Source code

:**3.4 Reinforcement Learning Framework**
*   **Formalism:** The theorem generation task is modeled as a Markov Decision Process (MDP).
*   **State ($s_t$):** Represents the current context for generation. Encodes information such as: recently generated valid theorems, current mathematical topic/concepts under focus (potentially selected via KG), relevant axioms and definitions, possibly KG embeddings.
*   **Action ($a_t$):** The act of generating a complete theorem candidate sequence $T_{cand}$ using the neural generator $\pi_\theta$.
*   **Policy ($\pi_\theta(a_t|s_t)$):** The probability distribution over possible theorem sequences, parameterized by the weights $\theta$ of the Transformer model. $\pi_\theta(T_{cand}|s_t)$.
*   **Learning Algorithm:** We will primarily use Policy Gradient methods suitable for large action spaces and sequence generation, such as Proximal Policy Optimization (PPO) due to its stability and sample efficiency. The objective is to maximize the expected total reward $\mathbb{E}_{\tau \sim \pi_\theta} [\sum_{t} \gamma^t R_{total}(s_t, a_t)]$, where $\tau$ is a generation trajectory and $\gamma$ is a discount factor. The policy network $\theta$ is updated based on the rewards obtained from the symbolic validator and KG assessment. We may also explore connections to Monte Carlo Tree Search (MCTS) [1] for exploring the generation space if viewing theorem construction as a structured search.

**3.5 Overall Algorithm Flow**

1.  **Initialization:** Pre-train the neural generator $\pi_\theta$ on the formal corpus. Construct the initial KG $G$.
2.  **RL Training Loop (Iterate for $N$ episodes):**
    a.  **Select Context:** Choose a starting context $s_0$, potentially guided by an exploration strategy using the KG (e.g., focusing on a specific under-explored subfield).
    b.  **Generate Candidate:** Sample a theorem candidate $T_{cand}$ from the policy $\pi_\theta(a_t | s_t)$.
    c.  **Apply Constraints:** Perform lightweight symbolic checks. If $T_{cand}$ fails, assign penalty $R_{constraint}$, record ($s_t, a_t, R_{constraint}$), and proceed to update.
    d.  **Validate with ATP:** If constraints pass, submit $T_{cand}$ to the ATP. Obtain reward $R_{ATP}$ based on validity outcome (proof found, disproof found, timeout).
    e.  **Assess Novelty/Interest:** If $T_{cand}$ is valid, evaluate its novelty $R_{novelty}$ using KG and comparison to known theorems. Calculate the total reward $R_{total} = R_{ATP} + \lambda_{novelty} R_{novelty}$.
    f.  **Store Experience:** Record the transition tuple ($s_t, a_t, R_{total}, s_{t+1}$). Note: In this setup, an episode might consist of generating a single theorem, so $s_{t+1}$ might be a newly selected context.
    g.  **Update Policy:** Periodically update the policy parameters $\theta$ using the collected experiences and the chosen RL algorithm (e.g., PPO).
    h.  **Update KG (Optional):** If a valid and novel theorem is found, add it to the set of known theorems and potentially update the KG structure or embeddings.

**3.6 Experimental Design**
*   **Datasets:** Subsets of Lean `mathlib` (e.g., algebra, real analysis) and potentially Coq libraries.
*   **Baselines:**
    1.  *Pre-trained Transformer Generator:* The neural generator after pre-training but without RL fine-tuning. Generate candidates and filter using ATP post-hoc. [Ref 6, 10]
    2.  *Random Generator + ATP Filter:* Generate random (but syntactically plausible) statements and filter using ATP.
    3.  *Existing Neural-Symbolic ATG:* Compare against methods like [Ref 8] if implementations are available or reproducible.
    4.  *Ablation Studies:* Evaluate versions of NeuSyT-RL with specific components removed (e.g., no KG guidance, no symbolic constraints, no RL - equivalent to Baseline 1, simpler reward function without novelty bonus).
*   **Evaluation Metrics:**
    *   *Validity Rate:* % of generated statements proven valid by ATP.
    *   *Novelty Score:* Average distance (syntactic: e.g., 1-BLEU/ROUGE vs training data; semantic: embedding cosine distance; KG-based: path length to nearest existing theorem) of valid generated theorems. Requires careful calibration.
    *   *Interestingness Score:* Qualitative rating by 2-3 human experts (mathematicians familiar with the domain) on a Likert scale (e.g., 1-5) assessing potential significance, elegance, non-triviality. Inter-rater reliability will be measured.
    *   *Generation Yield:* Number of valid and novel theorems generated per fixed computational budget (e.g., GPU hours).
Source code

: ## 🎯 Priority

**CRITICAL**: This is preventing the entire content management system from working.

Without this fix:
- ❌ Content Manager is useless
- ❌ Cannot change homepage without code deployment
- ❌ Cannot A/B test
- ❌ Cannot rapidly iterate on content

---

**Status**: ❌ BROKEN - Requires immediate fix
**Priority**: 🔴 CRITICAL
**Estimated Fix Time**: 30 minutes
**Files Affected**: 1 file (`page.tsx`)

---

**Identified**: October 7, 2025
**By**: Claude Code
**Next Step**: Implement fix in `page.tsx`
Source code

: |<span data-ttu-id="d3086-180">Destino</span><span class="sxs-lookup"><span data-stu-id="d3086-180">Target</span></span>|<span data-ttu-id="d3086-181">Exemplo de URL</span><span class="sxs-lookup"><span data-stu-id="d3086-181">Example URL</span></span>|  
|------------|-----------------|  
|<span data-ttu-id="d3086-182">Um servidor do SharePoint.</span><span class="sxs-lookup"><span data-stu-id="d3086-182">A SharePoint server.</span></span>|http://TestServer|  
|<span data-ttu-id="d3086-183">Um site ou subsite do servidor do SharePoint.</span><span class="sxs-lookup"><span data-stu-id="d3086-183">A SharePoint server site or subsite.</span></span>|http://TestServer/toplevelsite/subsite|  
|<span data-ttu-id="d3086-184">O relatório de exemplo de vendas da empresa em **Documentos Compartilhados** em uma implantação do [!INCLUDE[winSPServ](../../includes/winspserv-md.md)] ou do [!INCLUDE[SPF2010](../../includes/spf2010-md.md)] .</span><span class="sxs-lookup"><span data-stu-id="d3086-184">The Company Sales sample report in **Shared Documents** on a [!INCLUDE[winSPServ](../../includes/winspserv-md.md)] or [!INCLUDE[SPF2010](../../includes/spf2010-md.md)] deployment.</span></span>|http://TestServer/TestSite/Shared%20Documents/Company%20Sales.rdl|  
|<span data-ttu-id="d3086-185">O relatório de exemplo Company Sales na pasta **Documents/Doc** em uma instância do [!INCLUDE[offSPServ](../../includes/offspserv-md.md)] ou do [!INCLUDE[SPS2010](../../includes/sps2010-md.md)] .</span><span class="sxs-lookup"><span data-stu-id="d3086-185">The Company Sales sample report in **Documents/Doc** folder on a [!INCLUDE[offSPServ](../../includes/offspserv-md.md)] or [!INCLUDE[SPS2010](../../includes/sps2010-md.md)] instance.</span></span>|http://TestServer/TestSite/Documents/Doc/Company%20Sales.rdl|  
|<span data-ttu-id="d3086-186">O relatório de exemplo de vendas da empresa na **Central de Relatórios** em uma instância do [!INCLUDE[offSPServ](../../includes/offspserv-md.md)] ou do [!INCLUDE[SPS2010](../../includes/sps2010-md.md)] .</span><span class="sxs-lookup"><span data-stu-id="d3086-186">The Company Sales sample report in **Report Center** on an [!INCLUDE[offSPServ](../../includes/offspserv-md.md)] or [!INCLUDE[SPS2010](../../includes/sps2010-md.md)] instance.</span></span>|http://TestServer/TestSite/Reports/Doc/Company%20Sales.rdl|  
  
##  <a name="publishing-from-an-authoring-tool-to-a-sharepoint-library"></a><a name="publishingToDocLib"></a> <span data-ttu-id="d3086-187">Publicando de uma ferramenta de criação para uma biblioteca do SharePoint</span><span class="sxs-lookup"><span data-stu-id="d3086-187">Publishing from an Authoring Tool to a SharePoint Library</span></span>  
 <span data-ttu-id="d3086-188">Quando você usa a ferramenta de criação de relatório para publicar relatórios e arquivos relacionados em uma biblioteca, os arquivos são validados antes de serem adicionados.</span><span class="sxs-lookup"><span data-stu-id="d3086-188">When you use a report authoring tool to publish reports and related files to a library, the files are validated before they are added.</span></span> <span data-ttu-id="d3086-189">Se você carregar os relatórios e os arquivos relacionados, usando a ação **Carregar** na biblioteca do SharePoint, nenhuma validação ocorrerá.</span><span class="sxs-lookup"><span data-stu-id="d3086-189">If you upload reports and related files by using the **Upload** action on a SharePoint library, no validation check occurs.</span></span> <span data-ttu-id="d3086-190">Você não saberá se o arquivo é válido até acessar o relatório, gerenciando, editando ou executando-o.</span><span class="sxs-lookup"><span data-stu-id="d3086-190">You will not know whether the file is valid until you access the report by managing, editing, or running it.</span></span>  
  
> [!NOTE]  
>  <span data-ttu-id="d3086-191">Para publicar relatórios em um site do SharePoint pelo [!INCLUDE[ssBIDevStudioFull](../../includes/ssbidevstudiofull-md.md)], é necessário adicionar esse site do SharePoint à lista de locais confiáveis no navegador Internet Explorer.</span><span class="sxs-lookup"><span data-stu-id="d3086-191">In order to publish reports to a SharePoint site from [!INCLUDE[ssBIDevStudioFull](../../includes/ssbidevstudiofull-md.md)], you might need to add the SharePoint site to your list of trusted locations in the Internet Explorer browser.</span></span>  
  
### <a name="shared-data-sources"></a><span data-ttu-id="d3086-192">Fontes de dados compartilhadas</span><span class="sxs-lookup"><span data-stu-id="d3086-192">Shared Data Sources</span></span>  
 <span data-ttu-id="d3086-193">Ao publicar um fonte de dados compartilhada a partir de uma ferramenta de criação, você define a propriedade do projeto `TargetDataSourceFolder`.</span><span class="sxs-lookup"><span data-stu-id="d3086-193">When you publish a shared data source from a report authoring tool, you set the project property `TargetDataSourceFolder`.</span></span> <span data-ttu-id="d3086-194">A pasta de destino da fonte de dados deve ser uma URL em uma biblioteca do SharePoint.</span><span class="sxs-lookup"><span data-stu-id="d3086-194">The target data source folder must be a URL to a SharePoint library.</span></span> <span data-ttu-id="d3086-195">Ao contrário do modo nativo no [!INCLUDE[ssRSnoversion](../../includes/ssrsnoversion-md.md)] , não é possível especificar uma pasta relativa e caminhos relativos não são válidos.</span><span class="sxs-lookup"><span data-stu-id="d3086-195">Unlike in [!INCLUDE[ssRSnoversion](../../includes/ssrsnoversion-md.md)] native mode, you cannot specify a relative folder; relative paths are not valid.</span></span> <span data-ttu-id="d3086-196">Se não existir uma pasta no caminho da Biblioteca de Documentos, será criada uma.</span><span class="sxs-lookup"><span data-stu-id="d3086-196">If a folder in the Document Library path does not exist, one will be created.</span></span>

* Task brief
In the entries above, identify each line that includes the string "generating", then copy it.

* Solution to the exercise
*   **Action ($a_t$):** The act of generating a complete theorem candidate sequence $T_{cand}$ using the neural generator $\pi_\theta$.
    f.  **Store Experience:** Record the transition tuple ($s_t, a_t, R_{total}, s_{t+1}$). Note: In this setup, an episode might consist of generating a single theorem, so $s_{t+1}$ might be a newly selected context.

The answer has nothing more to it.